You're now be able to boot the VM and have access to the EXT4 partition.
Problems with User Account Control
If the following conditions are met:
- the host system is running Windows Vista, 7 or 8 (or perhaps Windows
Server 2008R2/2012)
- User Account Control is enabled
- and you haven't modified permissions regarding raw disk access
then the above operation might fail, even if you're an Administrator.
This is due to the fact that non-administrators will not have access to raw devices.

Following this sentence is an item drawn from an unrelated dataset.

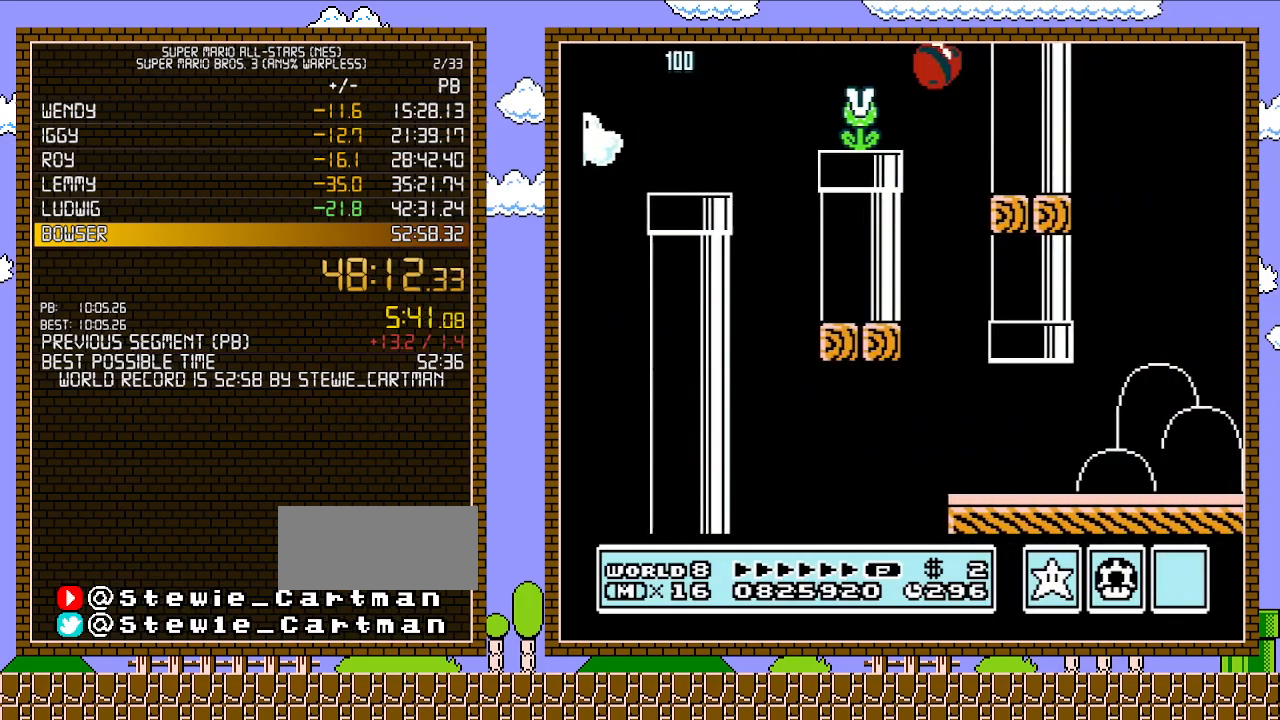
{"buttons": ["B", "DPAD_RIGHT"], "events": [[267, "DPAD_LEFT", "up"], [267, "DPAD_UP", "down"], [300, "DPAD_RIGHT", "down"], [300, "DPAD_UP", "up"]]}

I see 4 possible solutions, none of which are very nice:
- Disabling User Account Control might fix it (I haven't tested that).
- It might be possible to assign permissions for users to access raw devices; however I wouldn't recommend this as it's extremely insecure.
- You can run VirtualBox as an Administrator (right click, select "Run as administrator"); you have to do this both while creating and using the device.
- ....or buying a USB card reader and attach it directly as a USB device.